Rendered chart images:
------------------------------------------------
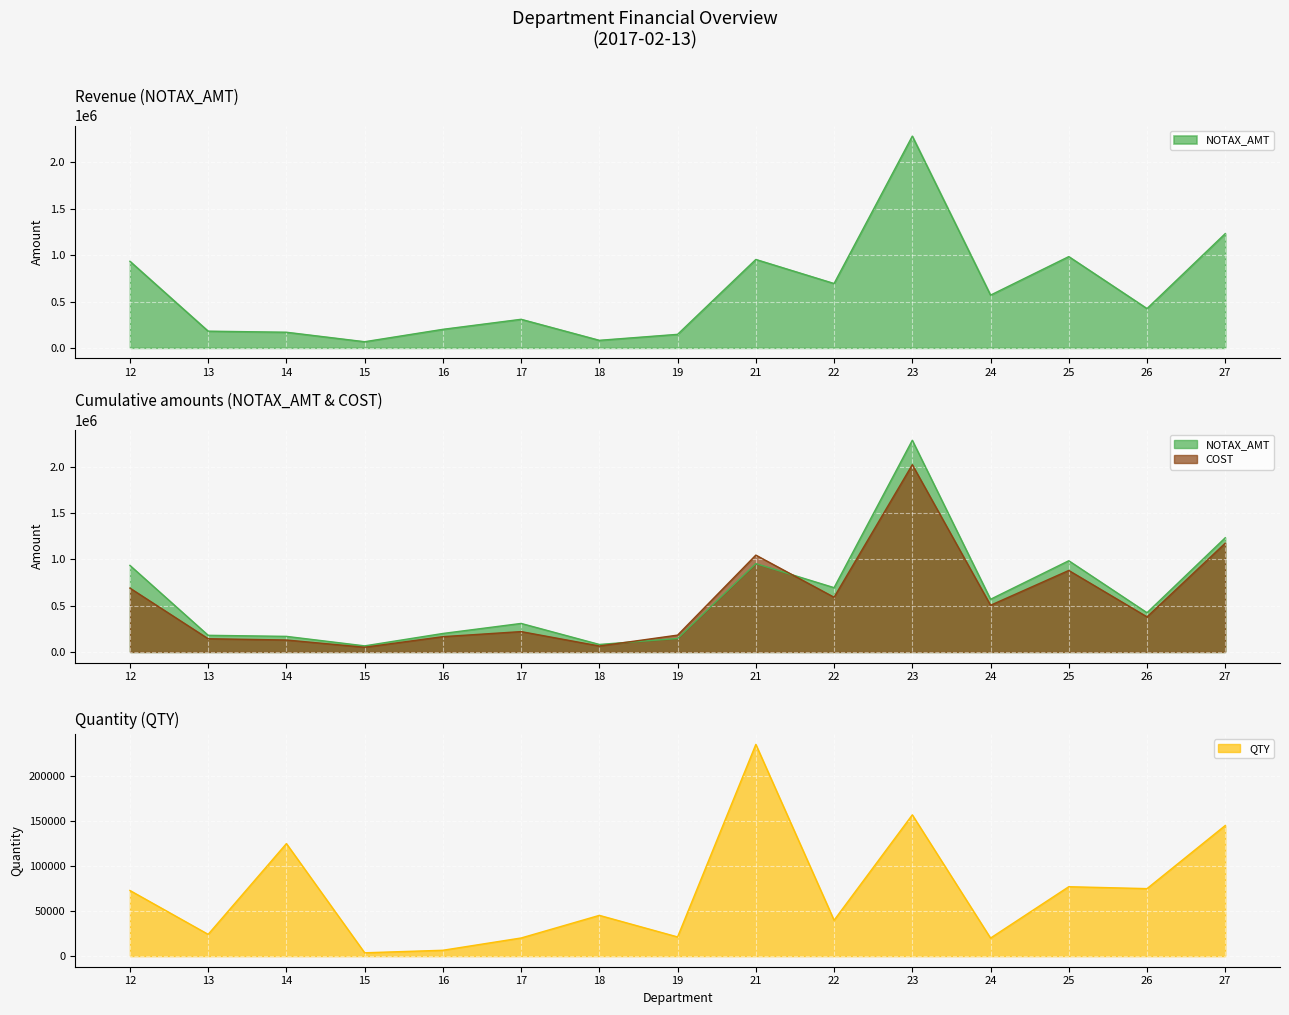

How many values in the QTY series exceed 45256?

7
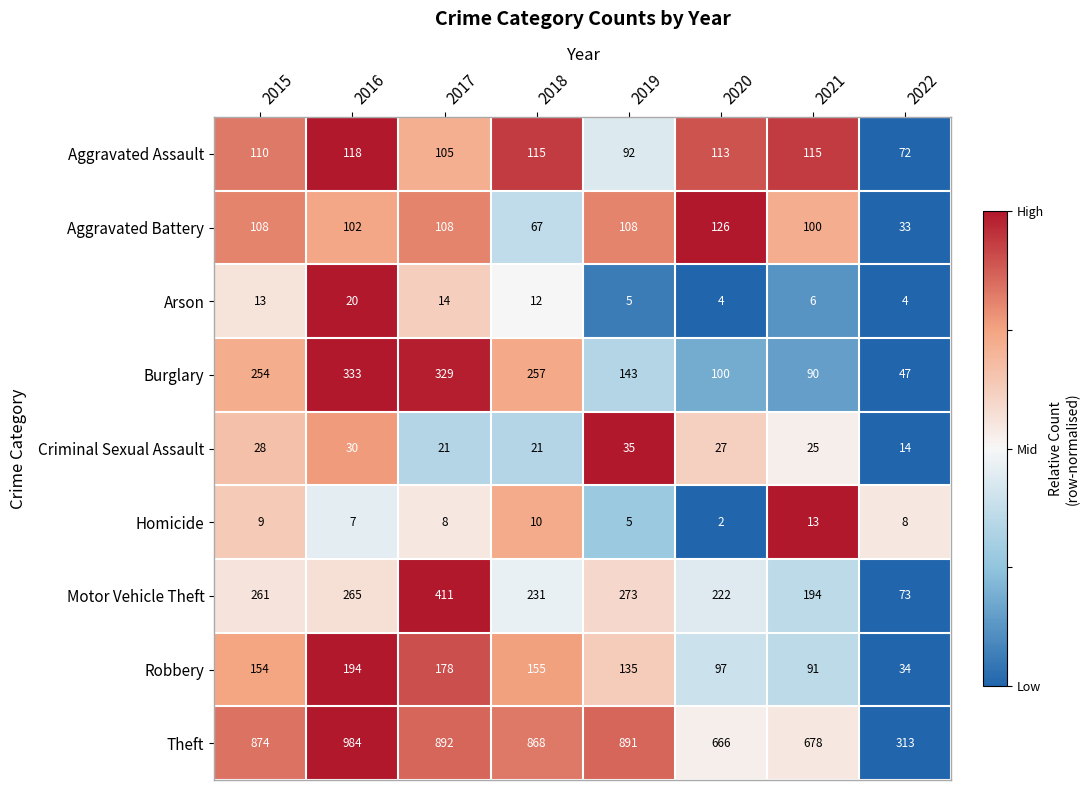

How many data points in Theft are less than 874?

4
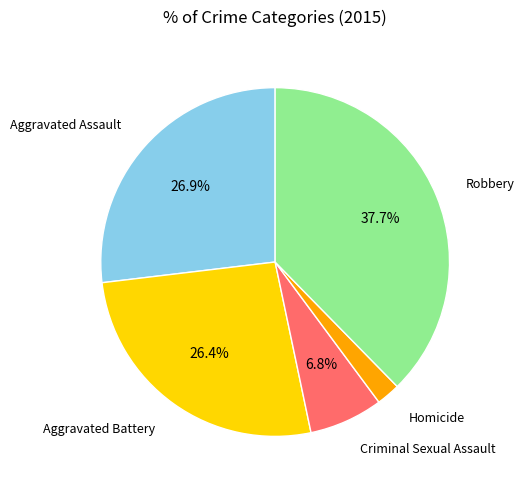

True or false: Aggravated Battery accounts for 13% of the total.

False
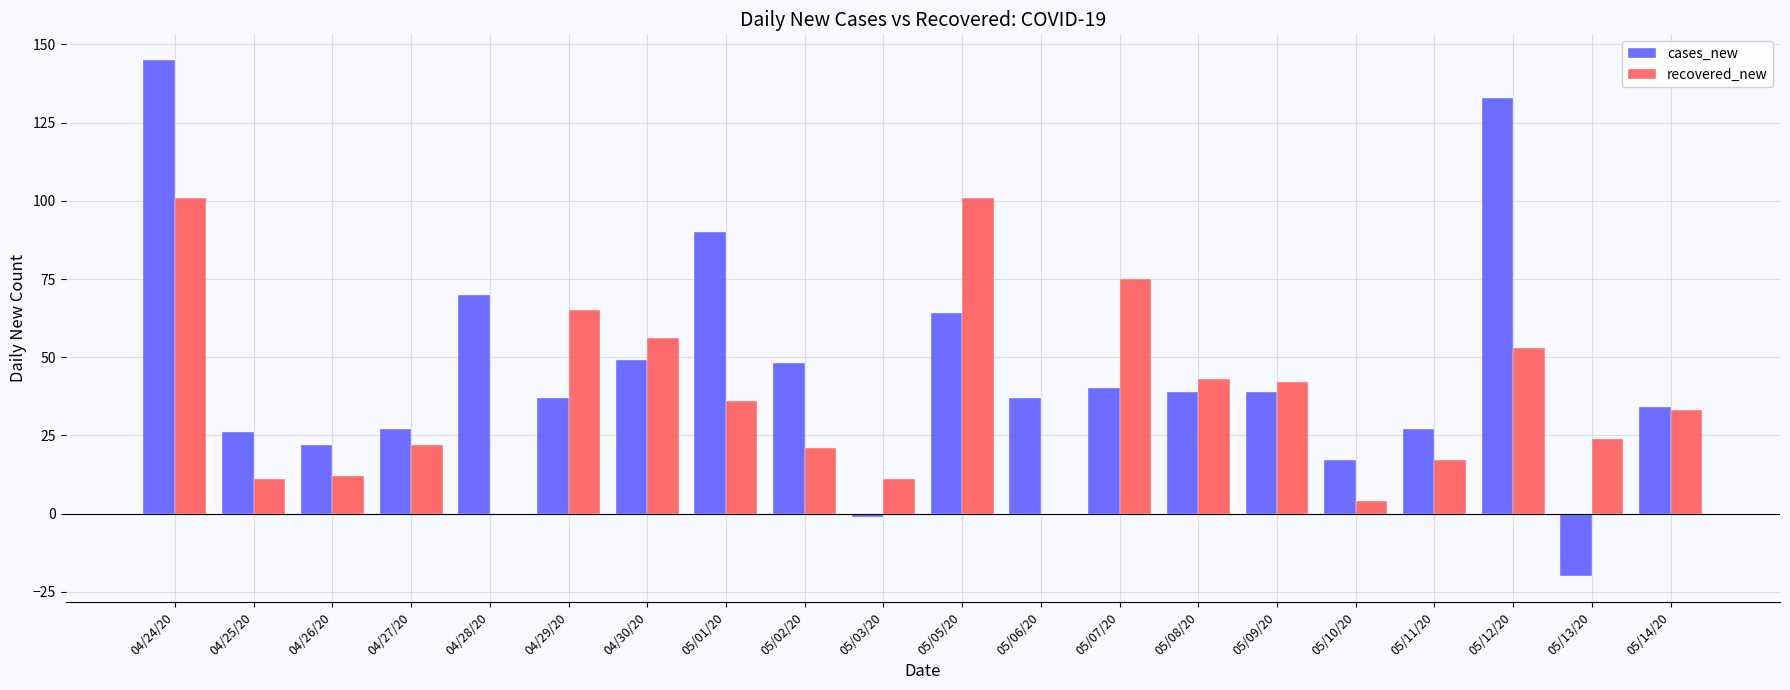

The recovered_new series shows 16 at 05/13/20. True or false?

False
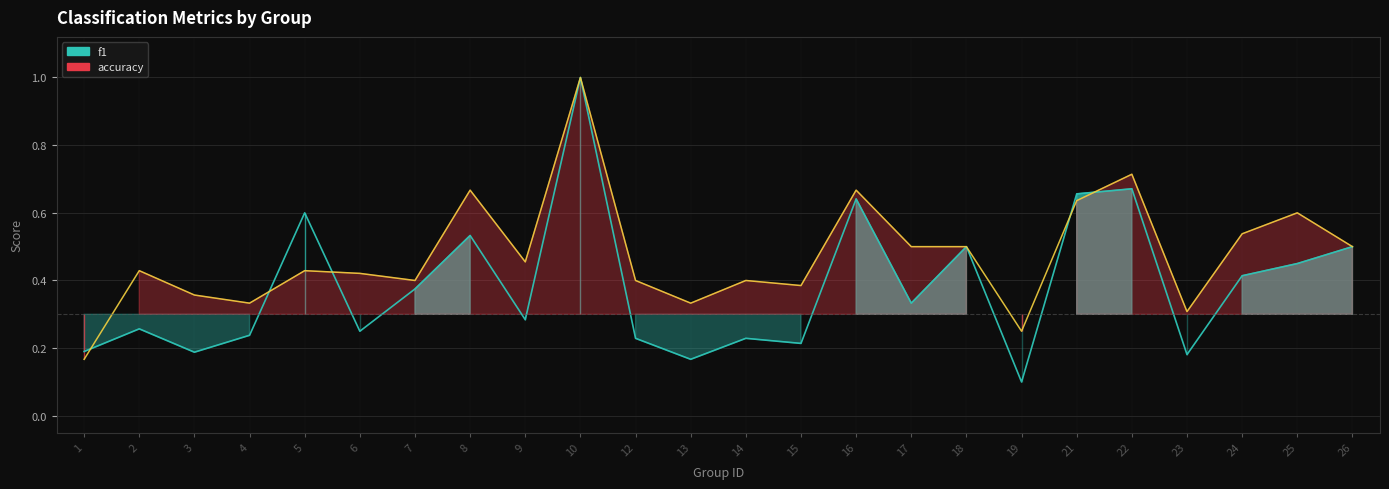

Rank the series by their average value, from lowest to highest.

f1, accuracy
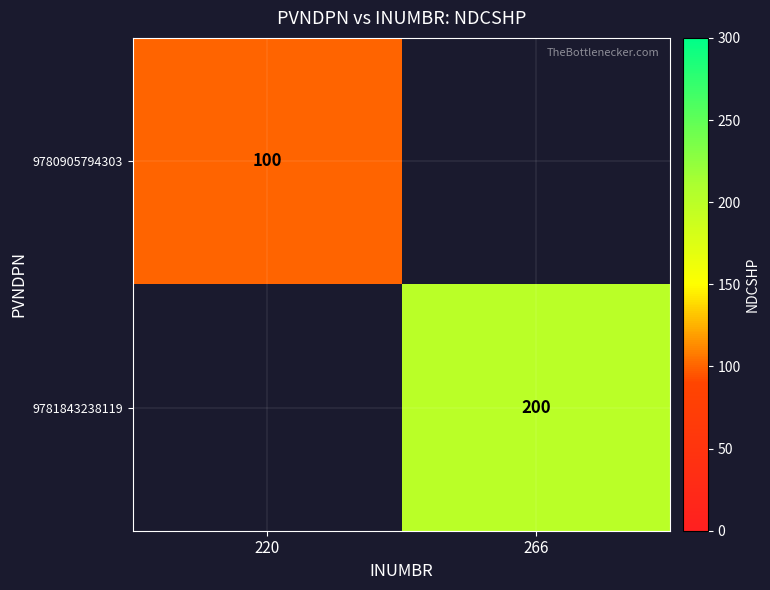

The value of 9781843238119 at 266 is 200. True or false?

True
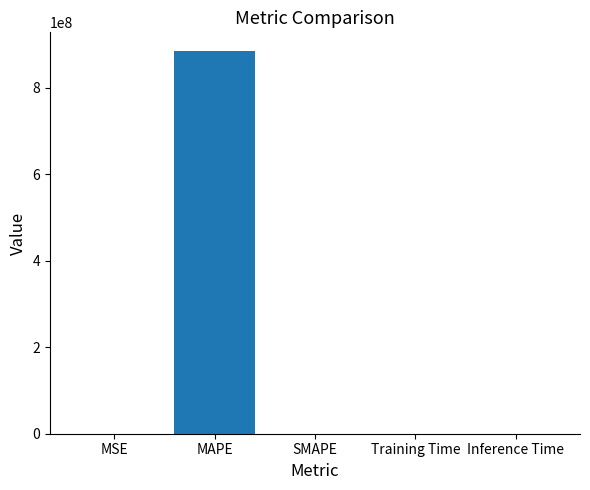

True or false: the data shows 0.0 at Training Time.

True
------------------------------------------------
EXERCISE PROMPT: Put the lines of the items above into a numbered list, skipping blank lines and omitting the picture lines.

SOLUTION TO THIS TASK:
1. How many values in the QTY series exceed 45256?
2. 7
3. How many data points in Theft are less than 874?
4. 4
5. True or false: Aggravated Battery accounts for 13% of the total.
6. False
7. The recovered_new series shows 16 at 05/13/20. True or false?
8. False
9. Rank the series by their average value, from lowest to highest.
10. f1, accuracy
11. The value of 9781843238119 at 266 is 200. True or false?
12. True
13. True or false: the data shows 0.0 at Training Time.
14. True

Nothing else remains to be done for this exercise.